• turgut uyar üzerine yazdığı olağanüstü kitaptan sonra, daha fazla kitap yazma konusunda bahisleri ister istemez yükseltmişti orhan koçak .
    mart 2014 duvar dergisindeki yazısında, yeni bir kitap yazdığı belirtilmişti. şimdilik son kitabı tehlikeli dönüşler; yusuf atılgan ile ayhan geçgin'i birlikte okuma çabası.
    metis, " tek bir kelimenin bile hatırını gözeten" kitap demiş, tanıtım yazısında.

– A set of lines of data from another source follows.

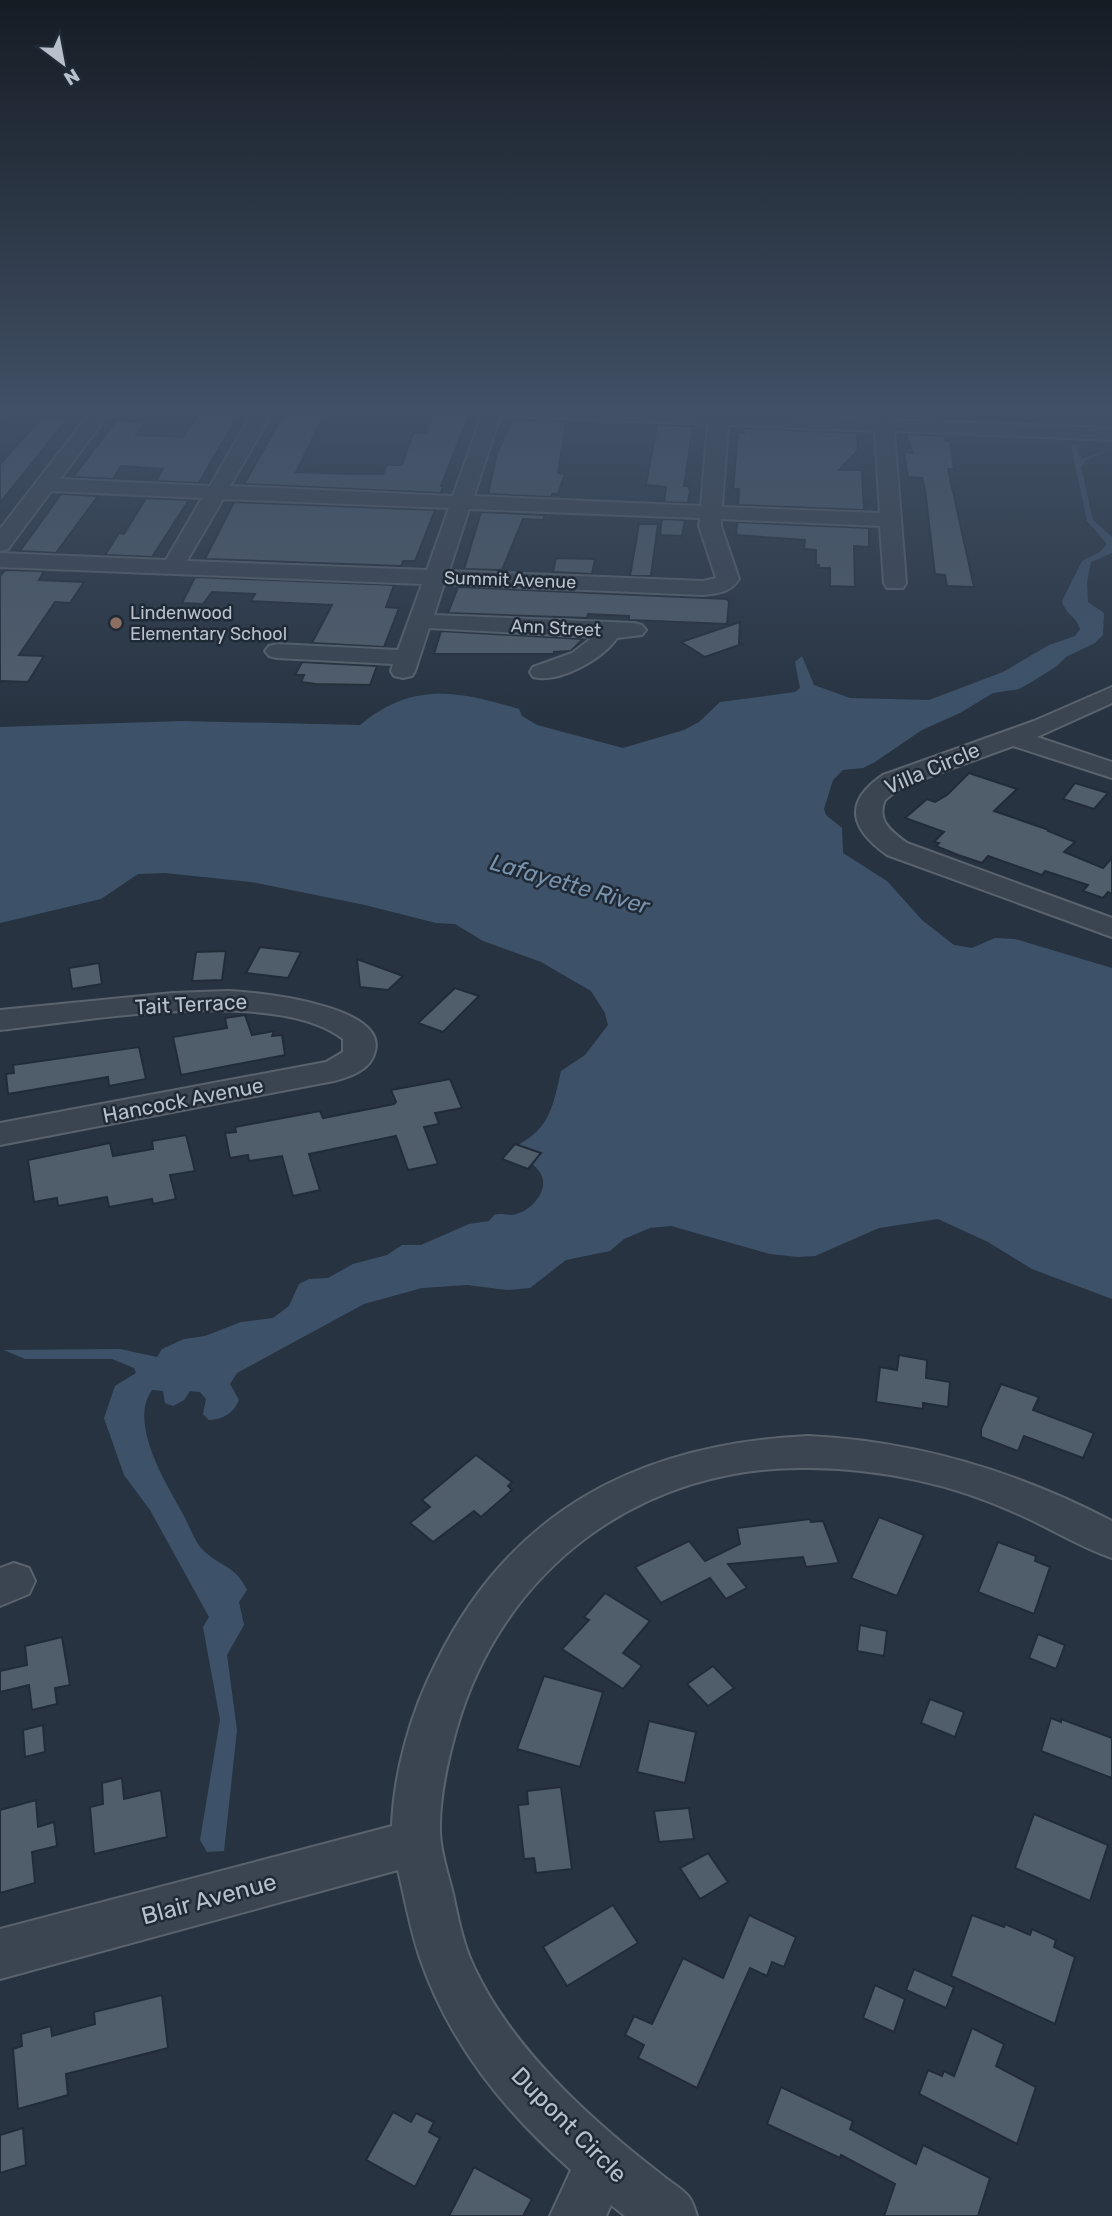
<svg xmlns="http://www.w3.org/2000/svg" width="1112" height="2216" viewBox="0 0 1112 2216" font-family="Rubik,sans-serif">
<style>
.water{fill:#3d5269}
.building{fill:#505e6c;stroke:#222c38;stroke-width:2}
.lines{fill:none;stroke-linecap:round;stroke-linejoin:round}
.minor-casing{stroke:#59636e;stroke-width:4}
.minor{fill:#3b4551;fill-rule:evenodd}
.education-dot{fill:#8d6e63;stroke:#202a36;stroke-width:2.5}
.labels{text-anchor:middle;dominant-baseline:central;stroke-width:5;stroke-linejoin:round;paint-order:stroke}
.far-street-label{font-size:18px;fill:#b8c0cb;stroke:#202a36}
.far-poi-label{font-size:18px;fill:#b8c0cb;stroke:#202a36;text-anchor:start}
.street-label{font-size:21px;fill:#b8c0cb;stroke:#202a36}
.water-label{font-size:23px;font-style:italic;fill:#7993ac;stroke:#202a36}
.near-street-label{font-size:24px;fill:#b8c0cb;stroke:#202a36}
</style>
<rect width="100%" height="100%" fill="#273341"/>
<path class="water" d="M1074 444 1077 446 1078 455 1082 459 1112 449 1086 460 1081 467 1093 520 1112 537V553L1091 562 1087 582 1088 602 1104 613 1103 635 1095 643 1066 657 1057 666 1030 683 1019 689 993 693 960 713 922 730 875 762 863 768 843 770 833 780 824 809 826 815 842 828 843 853 887 881 922 920 954 945 972 948 995 938 1015 939 1112 968V1299L1032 1269 988 1242 938 1219 879 1228 815 1256 798 1257 770 1254 671 1226 650 1228 624 1239 610 1251 566 1260 530 1288 507 1290 467 1285 422 1288 364 1304 237 1373 230 1384 239 1400C233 1414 223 1419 209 1420L203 1414 206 1399 200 1392 190 1391 184 1400 173 1406 165 1403 163 1391 152 1390C128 1423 166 1483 183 1514 189 1525 195 1543 204 1551 222 1568 235 1565 247 1590L239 1602 244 1625 227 1655 237 1730 224 1851 207 1852 200 1840 220 1720 203 1627 209 1617 150 1510 124 1475 104 1418 115 1386 136 1373 134 1368 112 1359H25L4 1350 120 1349 157 1357 162 1349 184 1339 205 1336 241 1322 273 1318 289 1306 299 1284 309 1279 328 1278 353 1264 387 1255 402 1245H421L469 1224 489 1221 494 1215C501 1213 505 1215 511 1215 529 1214 553 1189 539 1171 530 1160 526 1160 518 1145 551 1127 553 1105 561 1071L585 1055 608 1025 605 1013 591 991 541 962 483 941 455 924 436 923 365 905 251 882 165 873 138 874 101 899 0 923V727L182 721 360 725C413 681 458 691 519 709L522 716 537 725 623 748 684 730 699 722 720 702 795 692 800 688 795 662 802 656 814 685 850 698 929 700 1003 672 1049 645 1075 636 1080 629C1077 617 1065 614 1062 601L1082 561 1100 552 1107 544 1087 521 1071 446Z"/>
<g class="building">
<path d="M210 410H241L199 483 156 481 163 469 121 466 113 479 73 477 116 421 145 422 136 435 183 437 199 415H204Z"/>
<path d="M286 410 326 411 296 472 352 474H383L387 465H402L413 433H427L431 415H469L441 486H443L441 493 244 484Z"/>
<path d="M901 410H931L932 419 901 418Z"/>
<path d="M42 417 68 418 0 503V464Z"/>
<path d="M513 419 566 422 558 473 565 474 558 494H552L551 497 488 494 497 453Z"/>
<path d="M657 425 693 426 684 486H688L690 490 688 503 664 502 666 487 646 485Z"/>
<path d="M743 428 857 433 858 450 839 470H862L864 510 738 505 739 489H733L738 432 744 433Z"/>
<path d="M905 434 945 436 946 441H950L954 469H948L974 587 947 586 945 575 935 574 925 490 922 478 908 477 904 452 913 453Z"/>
<path d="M61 494 98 496 56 553 20 551Z"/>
<path d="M146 498 189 500 152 557 105 555 119 533 124 534Z"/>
<path d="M234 502 435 510 415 561H403L401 566 205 559Z"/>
<path d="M481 512 545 515 543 520 523 519 502 570 464 569Z"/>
<path d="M662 519 685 520 682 536 660 535Z"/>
<path d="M737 522 869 528V547L854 546 855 587 830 586V568H819V565H816V550L804 549 805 540 736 535Z"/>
<path d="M639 524H658L651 576H630Z"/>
<path d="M556 558 595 559 592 574 553 572Z"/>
<path d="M5 570 44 571 39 580 84 582 70 603 55 602 19 655 44 656 28 682 2 681 0 683V576Z"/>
<path d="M195 577 394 585 386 607 399 608 384 647 312 643 332 605 251 601 255 594 212 592 203 604 182 603Z"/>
<path d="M458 587 727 599 729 602 727 624 629 620V616L588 614 587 618 448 613Z"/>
<path d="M740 622 739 643 742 644 705 657 681 642Z"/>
<path d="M441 631 583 639 571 651 554 652V654H434Z"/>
<path d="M302 662 377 666 370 685 316 684 301 682 304 675H295Z"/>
<path d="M969 773 1017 789 994 811 1049 830 1048 831 1075 842 1064 852 1103 868 1112 858V894L1108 892 1103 898 1083 891 1088 885 1045 871 1042 875 988 856 982 863 958 855 936 846 939 843 934 842 944 832 905 818 927 799 935 802 947 795Z"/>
<path d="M1075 783 1108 793 1094 809 1063 799Z"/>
<path d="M260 947 301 952 288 978 246 973Z"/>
<path d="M226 951 222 980 192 981 196 952Z"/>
<path d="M357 959 403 976 388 990 360 987Z"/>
<path d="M99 963 102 984 72 989 69 968Z"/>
<path d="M455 988 479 996 443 1032 418 1023Z"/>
<path d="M245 1015 252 1035 274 1031 272 1036 282 1035 285 1055 181 1075 173 1037 227 1028 225 1018Z"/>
<path d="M139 1047 146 1079 109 1086 108 1077 8 1094 6 1074 14 1073 13 1065Z"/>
<path d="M450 1079 462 1108 435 1113 439 1124 424 1127 438 1164 408 1170 396 1136 309 1154 320 1190 293 1196 282 1156 249 1161 248 1155 230 1158 225 1133 236 1132 235 1127 320 1111 323 1118 394 1104 396 1102 391 1090Z"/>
<path d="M186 1135 195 1171 170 1175 176 1199 153 1204 152 1199 109 1207 107 1197 58 1206 57 1198 34 1202 28 1160 110 1143 113 1156 153 1149 152 1141Z"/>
<path d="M515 1144 541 1153 528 1169 502 1159Z"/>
<path d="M899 1355 927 1360 926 1378 950 1382 948 1407 923 1403V1409L876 1402 880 1367 897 1370Z"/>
<path d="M1001 1384 1039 1397 1033 1410 1094 1433 1083 1458 1024 1436 1018 1451 981 1437V1429Z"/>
<path d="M476 1455 512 1482 508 1486 512 1490 481 1517 474 1511 433 1542 410 1523 430 1507 422 1500Z"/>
<path d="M879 1517 924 1535 897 1596 851 1578Z"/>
<path d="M810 1519 811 1522 823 1521 839 1563 806 1567 803 1557 728 1564 747 1588 726 1599 710 1578 661 1603 635 1567 689 1541 705 1561 740 1544 737 1528Z"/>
<path d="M998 1542 1036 1556 1035 1561 1050 1567 1034 1614 978 1592Z"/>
<path d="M605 1593 650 1621 623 1653 642 1666 623 1689 562 1649 589 1620 584 1617Z"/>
<path d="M860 1625 887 1631 884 1656 857 1651Z"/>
<path d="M1038 1634 1065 1645 1056 1669 1029 1658Z"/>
<path d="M62 1637 70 1685 55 1688 57 1704 32 1710 29 1685 0 1692V1671L27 1665 25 1646Z"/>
<path d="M713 1666 734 1688 708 1706 687 1684Z"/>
<path d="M544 1676 603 1692 580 1767 517 1749Z"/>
<path d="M930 1699 964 1712 955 1737 921 1723Z"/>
<path d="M1051 1718 1061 1722V1719L1112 1738V1778L1041 1751Z"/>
<path d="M649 1721 696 1732 685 1783 637 1772Z"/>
<path d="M43 1725 45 1752 25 1757 23 1730Z"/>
<path d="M122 1778 124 1799 161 1790 167 1837 94 1854 90 1807 103 1804 102 1783Z"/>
<path d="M561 1787 572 1869 536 1873 534 1858 524 1859 518 1805 528 1804 527 1791Z"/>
<path d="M36 1800 38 1827 54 1822 57 1846 32 1852 35 1883 0 1893V1810Z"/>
<path d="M689 1808 694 1839 659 1842 654 1811Z"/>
<path d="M1034 1814 1108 1845 1090 1901 1015 1868Z"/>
<path d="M708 1853 728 1882 700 1899 680 1868Z"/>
<path d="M613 1905 638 1943 567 1986 543 1947Z"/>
<path d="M749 1915 796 1937 784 1967 772 1962 767 1976 750 1968 697 2088 638 2058 644 2045 625 2035 634 2016 652 2024 683 1958 723 1978Z"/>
<path d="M972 1915 1004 1927 1005 1924 1030 1935 1032 1929 1056 1940 1054 1947 1075 1957 1055 2024 951 1976Z"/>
<path d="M914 1969 954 1987 946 2008 906 1990Z"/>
<path d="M875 1985 905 1999 894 2032 863 2018Z"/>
<path d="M162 1995 168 2048 66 2074 68 2095 18 2109 13 2049 22 2046 21 2034 51 2026 52 2036 95 2024 94 2012Z"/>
<path d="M972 2028 1004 2044 996 2066 1036 2087 1017 2144 919 2094 928 2070 942 2076 944 2071 954 2076Z"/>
<path d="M781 2087 853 2121 850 2129 916 2164 923 2145 990 2178 978 2216H884L895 2184 841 2155 840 2158 767 2124Z"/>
<path d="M393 2112 411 2122 416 2113 434 2122 429 2132 440 2138 415 2187 366 2160Z"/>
<path d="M23 2128 26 2165 0 2173V2135Z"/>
<path d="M474 2167 532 2199 523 2216H449Z"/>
</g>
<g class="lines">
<defs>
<g id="minor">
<path d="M0 410H14L11 414 0 416Z"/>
<path d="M92 410H112L60 479 210 486 254 410H274L230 486 453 496 482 415 476 410 709 413V410H729L728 414 874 419 873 410H893V420L1112 428V440L894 431 906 583 903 588H887L884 583 880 526 721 519V526L739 579C730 593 718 593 703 595L444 584 434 615 634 623 642 625 646 630 642 635 617 638C603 659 559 684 533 677L530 672 533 667 572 653 593 637 429 628 415 671 412 676 403 678 394 676 391 671 393 664 277 658 269 656 265 651 269 646 277 644 398 650 422 584 0 567V553L166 560 202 498 51 491 8 549 0 551V529ZM500 416 708 424 701 506 474 496ZM728 425 875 431 880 513 722 507ZM223 499 449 508 427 570 187 561ZM469 509 700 518 699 526 716 578 703 581 449 571Z"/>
<path d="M1112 687V703L1037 737 1112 762V778L1013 746 901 787 885 800C876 821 892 832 907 843L1112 918V937L887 855C851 829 842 803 883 775L1034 721Z"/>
<path d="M228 991C256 992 387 1005 375 1051 371 1070 350 1077 334 1081L0 1145V1123L326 1062 343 1052V1039C275 986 84 1021 0 1030V1010L173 993Z"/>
<path d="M808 1436C916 1441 1016 1471 1112 1521V1558C1080 1547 1050 1528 1018 1514 953 1484 882 1469 811 1468 642 1464 501 1569 456 1731 447 1763 439 1798 440 1833 441 1854 448 1873 453 1894 458 1918 463 1944 474 1967 502 2027 549 2078 598 2122 619 2141 640 2158 662 2175 670 2182 683 2189 689 2197 693 2202 695 2210 697 2216H625L611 2205 606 2216H550L571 2170C504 2111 449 2043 420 1958 410 1929 405 1899 398 1870L0 1979V1929L392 1826C394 1771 411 1712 436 1663 511 1509 641 1444 808 1436Z"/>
<path d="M14 1563 29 1568 35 1581 29 1594 0 1606V1568Z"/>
</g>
</defs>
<use href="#minor" class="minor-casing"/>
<use href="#minor" class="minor"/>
</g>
<linearGradient id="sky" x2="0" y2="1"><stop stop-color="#151c24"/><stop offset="0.57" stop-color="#415065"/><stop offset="1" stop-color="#415065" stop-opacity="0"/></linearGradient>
<rect width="1112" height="720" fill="url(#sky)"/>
<circle class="education-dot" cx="116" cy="623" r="7"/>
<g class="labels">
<g class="far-street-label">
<text transform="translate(510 580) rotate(2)">Summit Avenue</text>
<text transform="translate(556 628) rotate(3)">Ann Street</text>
</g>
<g class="far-poi-label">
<text x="130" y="613">Lindenwood<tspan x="130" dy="21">Elementary School</tspan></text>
</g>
<g class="street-label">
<text transform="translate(932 768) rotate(-23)">Villa Circle</text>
<text transform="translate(191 1004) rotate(-3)">Tait Terrace</text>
<text transform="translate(183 1100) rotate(-11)">Hancock Avenue</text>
</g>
<g class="water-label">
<text transform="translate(570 884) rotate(16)">Lafayette River</text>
</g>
<g class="near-street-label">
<text transform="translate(209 1899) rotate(-15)">Blair Avenue</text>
<text transform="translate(569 2125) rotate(45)">Dupont Circle</text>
</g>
</g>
<g transform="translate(63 63) rotate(148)" stroke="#202a36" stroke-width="5" paint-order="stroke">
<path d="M0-5L12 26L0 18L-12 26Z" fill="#b8c0cb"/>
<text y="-10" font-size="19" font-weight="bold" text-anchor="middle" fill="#b8c0cb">N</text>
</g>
</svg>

    bu arada hatır: insan ruhunda uyanan düşünce veya duygu, akla gelen; zihin, fikir, keyif, hal, gönül gibi anlamları var. arapça "hatara"dan gelme, başını veya kuyruğunu dikti, uyandı, aklına geldi fiilinin faili.
  • tarihsel bir kesiti veya mevcut gündelik hayatı anlamaya yönelmemiş edebiyat tahlili ile eleştirisinin yetkinleştikçe gereksizleştiğini gösteren - bu açıdan da nurdan gürbilek'in vitrinde yaşamak ve kötü çocuk türk haricindeki kitaplarına oldukça benzeyen - muazzam işe yaramazlıkta bir orhan koçak eseri.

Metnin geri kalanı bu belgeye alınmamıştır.